NEW YORK ( TheStreet) -- inTest Corporation (Nasdaq: INTT) has been upgraded by TheStreet Ratings from hold to buy. The company's strengths can be seen in multiple areas, such as its largely solid financial position with reasonable debt levels by most measures, attractive valuation levels, expanding profit margins and notable return on equity. We feel these strengths outweigh the fact that the company has had sub par growth in net income. Highlights from the ratings report include:
- INTT has no debt to speak of therefore resulting in a debt-to-equity ratio of zero, which we consider to be a relatively favorable sign. Along with this, the company maintains a quick ratio of 4.00, which clearly demonstrates the ability to cover short-term cash needs.
- 48.30% is the gross profit margin for INTEST CORP which we consider to be strong. Regardless of INTT's high profit margin, it has managed to decrease from the same period last year. Despite the mixed results of the gross profit margin, INTT's net profit margin of 7.60% is significantly lower than the same period one year prior.

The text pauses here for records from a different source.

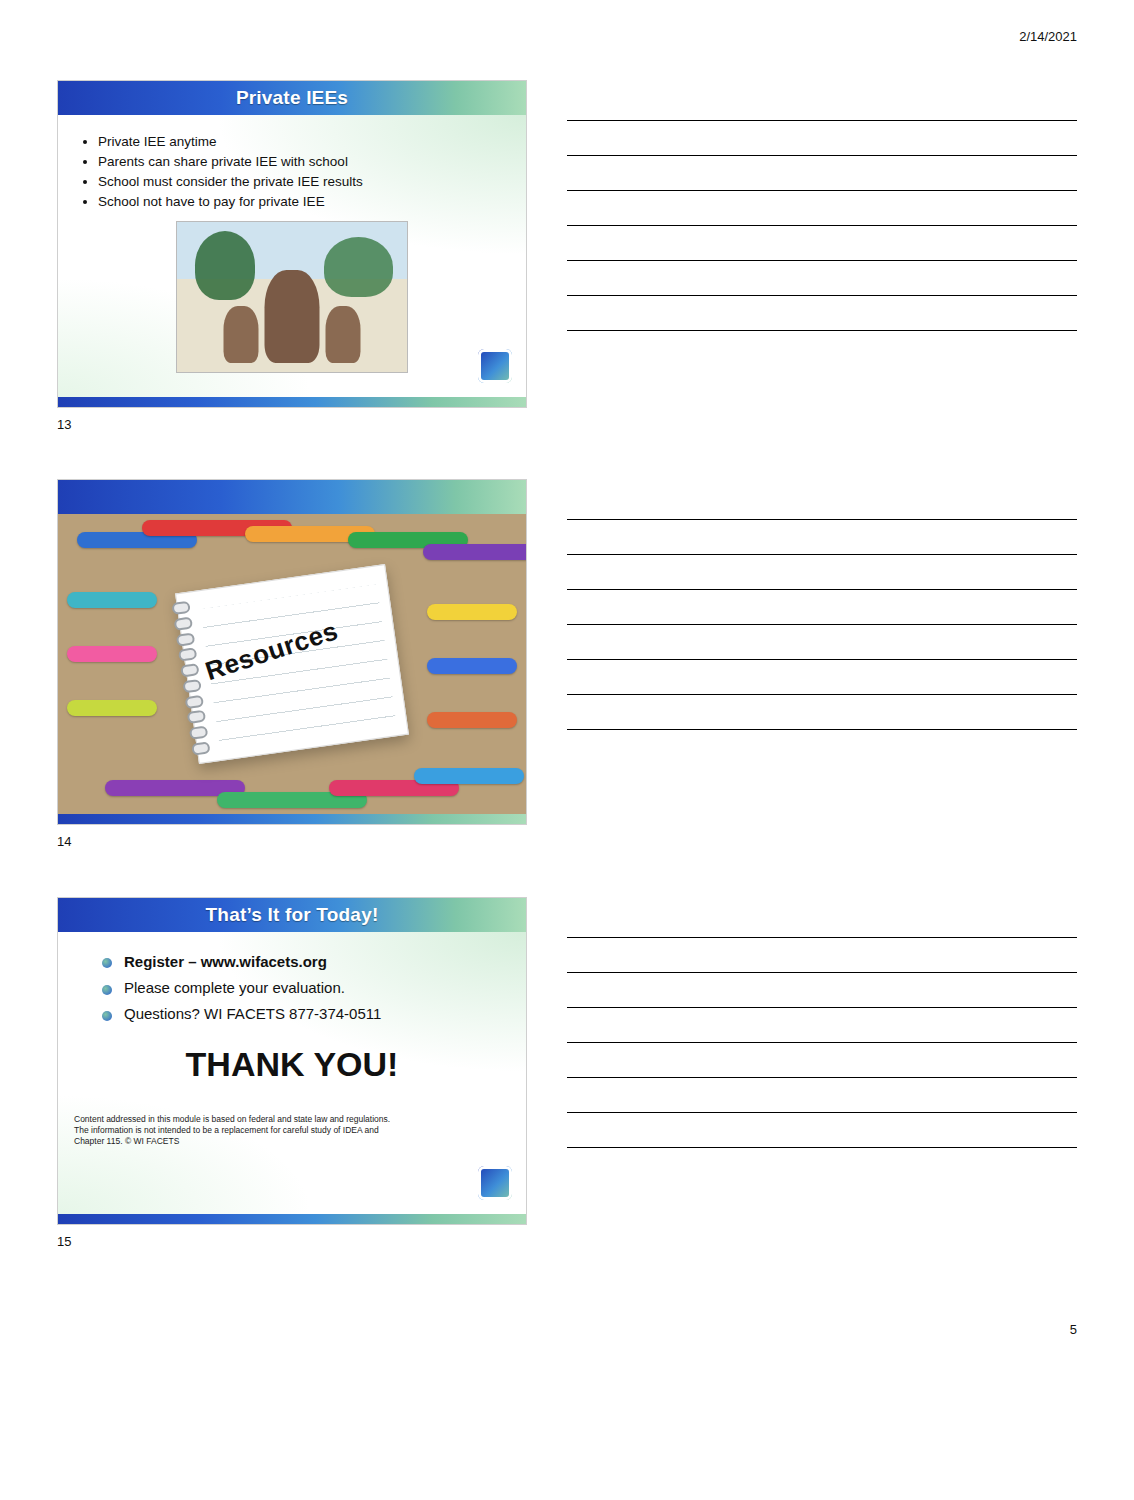2/14/2021
Private IEEs
Private IEE anytime
Parents can share private IEE with school
School must consider the private IEE results
School not have to pay for private IEE
13
Resources
14
That’s It for Today!
Register – www.wifacets.org
Please complete your evaluation.
Questions? WI FACETS 877-374-0511
THANK YOU!
Content addressed in this module is based on federal and state law and regulations. The information is not intended to be a replacement for careful study of IDEA and Chapter 115. © WI FACETS
15
5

- INTEST CORP's earnings per share declined by 38.5% in the most recent quarter compared to the same quarter a year ago. This company has not demonstrated a clear trend in earnings over the past two years, making it difficult to accurately predict earnings for the coming year. During the past fiscal year, INTEST CORP increased its bottom line by earning $0.96 versus $0.72 in the prior year.
- INTT, with its decline in revenue, underperformed when compared the industry average of 25.9%. Since the same quarter one year prior, revenues slightly dropped by 0.3%. The declining revenue appears to have seeped down to the company's bottom line, decreasing earnings per share.